Enabling Researchers to Computationally Perform Science

SciNet boosts AI and HPC performance with the VAST AI OS

Learn More

Industry

Education

Use Case

Artificial Intelligence

Video

Overview

SciNet, the supercomputing center at the University of Toronto, is one of Canada's five centralized HPC facilities and home to the TOP500 supercomputer Trillium. The center serves the entire academic community in Canada, providing researchers with the resources and expertise necessary to perform diverse, large-scale research, ranging from cutting-edge bioinformatics to climate science and astrophysics. Their mission demands a general-purpose, highly available system capable of handling the largest parallel compute jobs.

Background

With the installation of their new, third-generation supercomputer, a system boasting 240,000 CPU cores and 250 NVIDIA H100 GPUs, SciNet faced a critical challenge: ensuring the underlying data infrastructure could keep pace with the massive compute power and, crucially, the burgeoning demands of AI workloads. “We support virtually every scientific discipline, from traditional fields like physics, high-energy physics, and engineering to emerging areas like bioinformatics, social sciences, and AI/statistics. Computing is essential for all academic work.” explains Daniel Gruner, CTO, SciNet.
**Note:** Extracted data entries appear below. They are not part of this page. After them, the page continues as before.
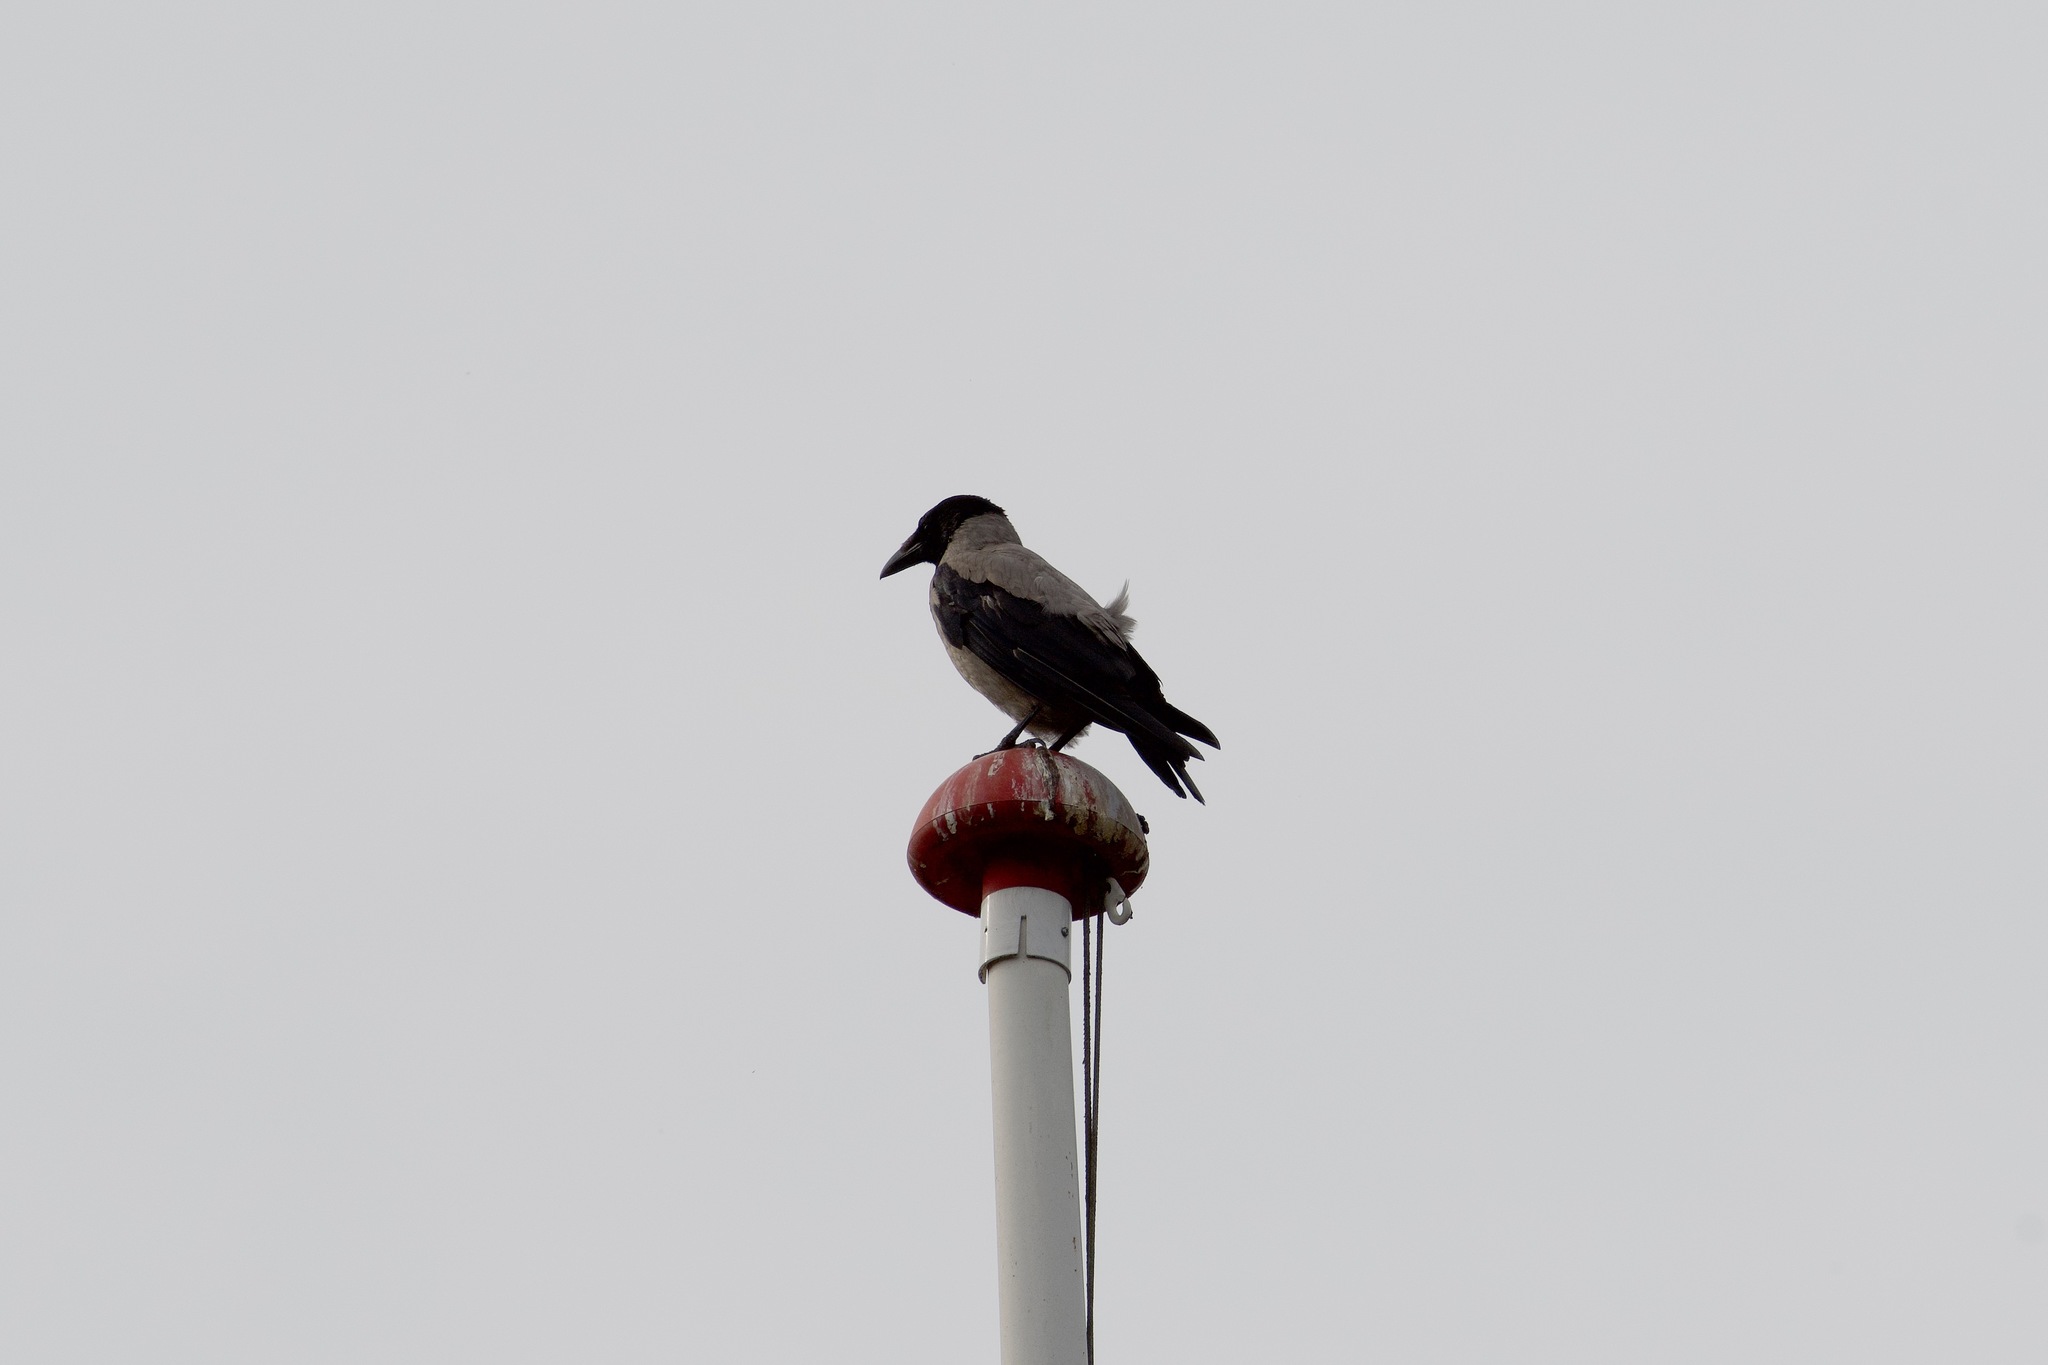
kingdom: Animalia
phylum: Chordata
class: Aves
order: Passeriformes
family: Corvidae
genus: Corvus
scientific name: Corvus cornix
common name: Hooded crow
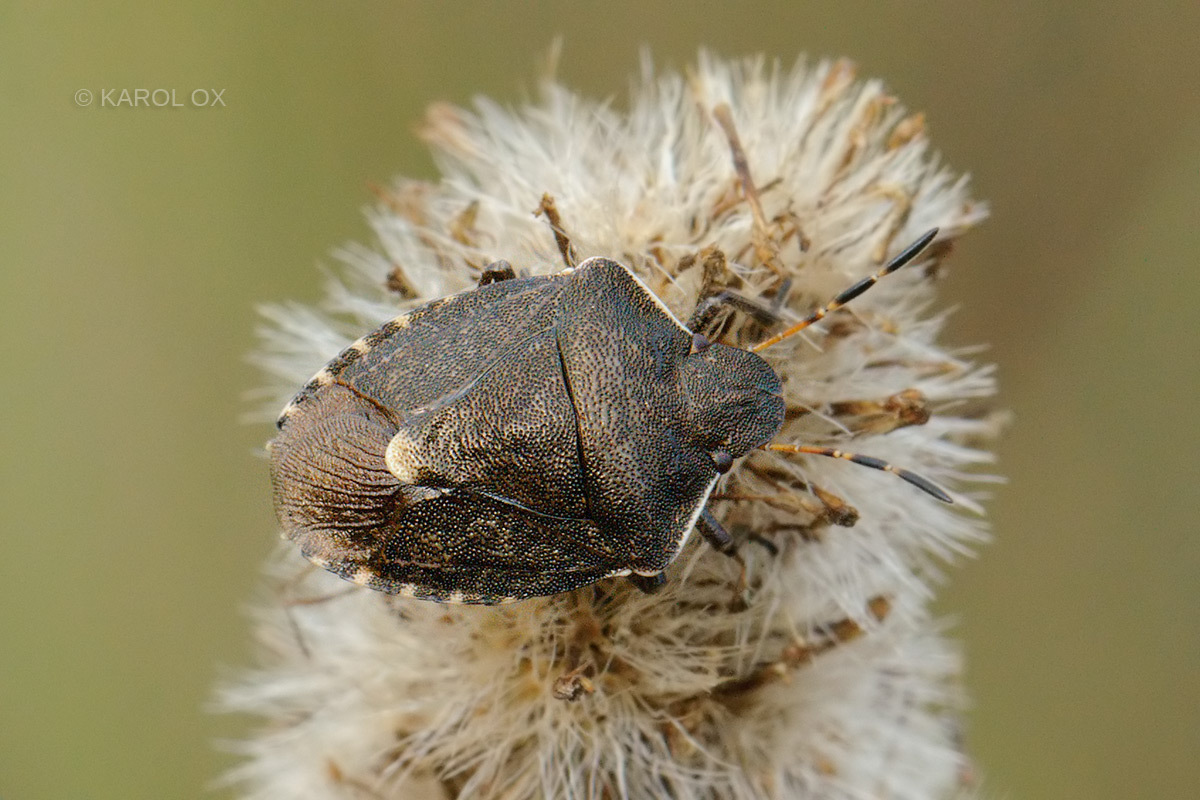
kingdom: Animalia
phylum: Arthropoda
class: Insecta
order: Hemiptera
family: Pentatomidae
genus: Holcostethus
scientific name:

The previous architecture, which ran for over seven years, relied on a complex, two-tiered system: ∼18 petabytes on GPFS for bulk storage and a separate flash burst buffer dedicated to handling the IOPS-intensive small-file and temporary data loads. Gruner was clear about the limitations of this model. "I was adamant I didn't want to do the same thing again. We are adventurous, if you will, but not in a silly sense. There's a good reason for looking to do our work differently and better.” commented Gruner.

Outcome

The VAST deployment provided SciNet with immediate, structural advantages critical for their accelerated science programs:

Eliminating the Burst Buffer Concept: The VAST platform renders the burst buffer obsolete. The entire 30 petabytes acts as a single, consistent performance tier. This move simplified the data path dramatically and ensures that the system is not IO-bound when running large-scale jobs, such as single-run ocean simulation which produces a petabyte of output.
Powering AI Workflows: By choosing VAST, SciNet ensured their GPUs were fully fed with data. The VAST architecture efficiently handles the chaotic IO patterns characteristic of AI/ML, whether it's the parallel IO from large model training or the intense metadata operations from complex data lakes.
Preparing for Massive AI Expansion: SciNet is already planning the next phase of their AI capability, which requires an increase in storage capacity of 30 petabytes. The proven scalability of the VAST platform will allow them to increase their capacity seamlessly, proving it as the scalable foundation for their long-term AI strategy.